Your task: Repeat every entry exactly. Pictures stay out.

═══ Study material

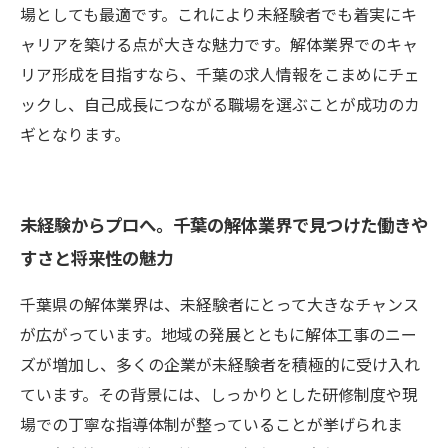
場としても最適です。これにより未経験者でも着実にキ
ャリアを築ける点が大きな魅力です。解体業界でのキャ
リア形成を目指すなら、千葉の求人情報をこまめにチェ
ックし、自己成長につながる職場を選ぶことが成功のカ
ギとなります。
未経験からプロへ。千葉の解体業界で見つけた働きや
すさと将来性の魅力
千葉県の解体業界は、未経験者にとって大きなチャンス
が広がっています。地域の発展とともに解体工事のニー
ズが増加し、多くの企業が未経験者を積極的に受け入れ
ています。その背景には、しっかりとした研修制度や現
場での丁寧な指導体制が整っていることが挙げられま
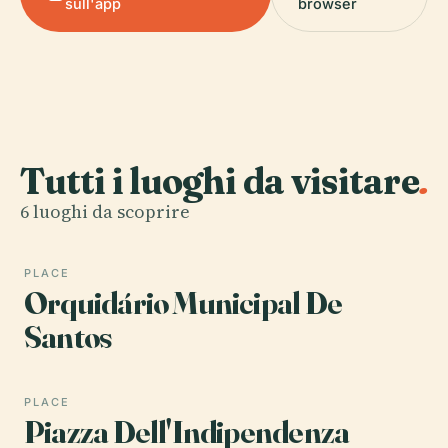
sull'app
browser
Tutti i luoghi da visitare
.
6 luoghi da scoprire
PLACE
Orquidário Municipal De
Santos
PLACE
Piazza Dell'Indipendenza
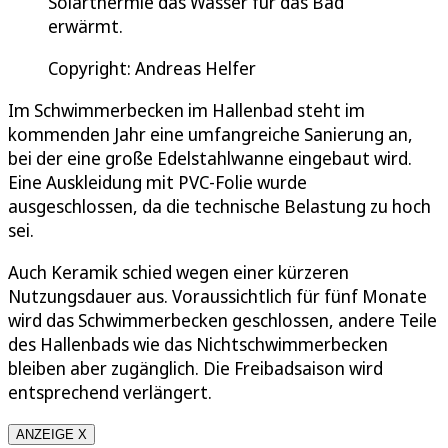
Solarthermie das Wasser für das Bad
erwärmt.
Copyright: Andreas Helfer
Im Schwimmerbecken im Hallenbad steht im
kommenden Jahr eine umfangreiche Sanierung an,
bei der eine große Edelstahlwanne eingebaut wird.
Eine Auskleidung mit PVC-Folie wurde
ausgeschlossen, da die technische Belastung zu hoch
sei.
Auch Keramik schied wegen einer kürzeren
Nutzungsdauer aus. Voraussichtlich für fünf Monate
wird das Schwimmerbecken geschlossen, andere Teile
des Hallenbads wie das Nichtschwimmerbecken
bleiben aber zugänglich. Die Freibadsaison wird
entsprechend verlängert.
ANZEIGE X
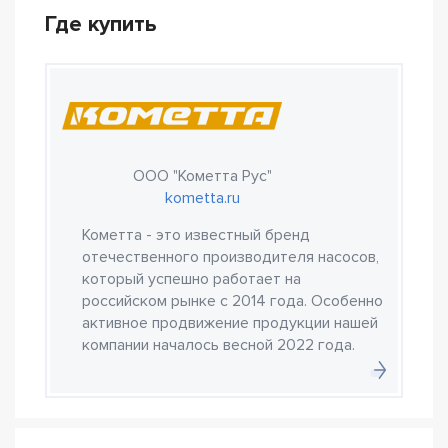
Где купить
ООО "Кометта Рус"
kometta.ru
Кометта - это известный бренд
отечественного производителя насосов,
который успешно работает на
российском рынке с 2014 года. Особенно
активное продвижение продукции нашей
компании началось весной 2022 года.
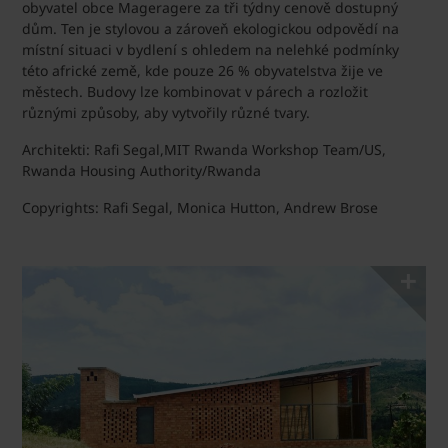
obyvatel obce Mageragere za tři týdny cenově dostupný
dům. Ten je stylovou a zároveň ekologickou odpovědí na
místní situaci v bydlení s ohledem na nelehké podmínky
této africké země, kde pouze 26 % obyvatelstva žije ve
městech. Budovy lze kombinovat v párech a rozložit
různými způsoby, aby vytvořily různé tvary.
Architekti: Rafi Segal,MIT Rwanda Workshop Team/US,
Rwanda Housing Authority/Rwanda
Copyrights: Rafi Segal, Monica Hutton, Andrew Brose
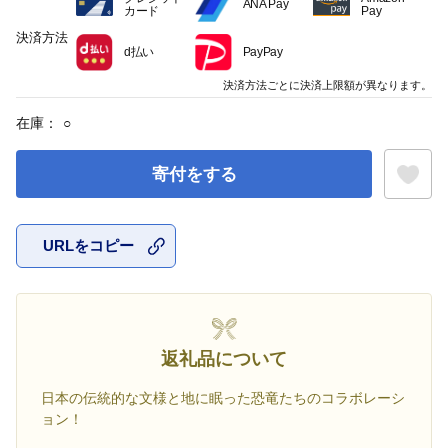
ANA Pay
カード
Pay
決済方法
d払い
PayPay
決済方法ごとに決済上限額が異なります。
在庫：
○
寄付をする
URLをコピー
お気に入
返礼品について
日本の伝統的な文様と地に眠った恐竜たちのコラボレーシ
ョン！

══════

Expected answer:
場としても最適です。これにより未経験者でも着実にキ
ャリアを築ける点が大きな魅力です。解体業界でのキャ
リア形成を目指すなら、千葉の求人情報をこまめにチェ
ックし、自己成長につながる職場を選ぶことが成功のカ
ギとなります。
未経験からプロへ。千葉の解体業界で見つけた働きや
すさと将来性の魅力
千葉県の解体業界は、未経験者にとって大きなチャンス
が広がっています。地域の発展とともに解体工事のニー
ズが増加し、多くの企業が未経験者を積極的に受け入れ
ています。その背景には、しっかりとした研修制度や現
場での丁寧な指導体制が整っていることが挙げられま
sull'app
browser
Tutti i luoghi da visitare
.
6 luoghi da scoprire
PLACE
Orquidário Municipal De
Santos
PLACE
Piazza Dell'Indipendenza
Solarthermie das Wasser für das Bad
erwärmt.
Copyright: Andreas Helfer
Im Schwimmerbecken im Hallenbad steht im
kommenden Jahr eine umfangreiche Sanierung an,
bei der eine große Edelstahlwanne eingebaut wird.
Eine Auskleidung mit PVC-Folie wurde
ausgeschlossen, da die technische Belastung zu hoch
sei.
Auch Keramik schied wegen einer kürzeren
Nutzungsdauer aus. Voraussichtlich für fünf Monate
wird das Schwimmerbecken geschlossen, andere Teile
des Hallenbads wie das Nichtschwimmerbecken
bleiben aber zugänglich. Die Freibadsaison wird
entsprechend verlängert.
ANZEIGE X
Где купить
ООО "Кометта Рус"
kometta.ru
Кометта - это известный бренд
отечественного производителя насосов,
который успешно работает на
российском рынке с 2014 года. Особенно
активное продвижение продукции нашей
компании началось весной 2022 года.
obyvatel obce Mageragere za tři týdny cenově dostupný
dům. Ten je stylovou a zároveň ekologickou odpovědí na
místní situaci v bydlení s ohledem na nelehké podmínky
této africké země, kde pouze 26 % obyvatelstva žije ve
městech. Budovy lze kombinovat v párech a rozložit
různými způsoby, aby vytvořily různé tvary.
Architekti: Rafi Segal,MIT Rwanda Workshop Team/US,
Rwanda Housing Authority/Rwanda
Copyrights: Rafi Segal, Monica Hutton, Andrew Brose
ANA Pay
カード
Pay
決済方法
d払い
PayPay
決済方法ごとに決済上限額が異なります。
在庫：
○
寄付をする
URLをコピー
お気に入
返礼品について
日本の伝統的な文様と地に眠った恐竜たちのコラボレーシ
ョン！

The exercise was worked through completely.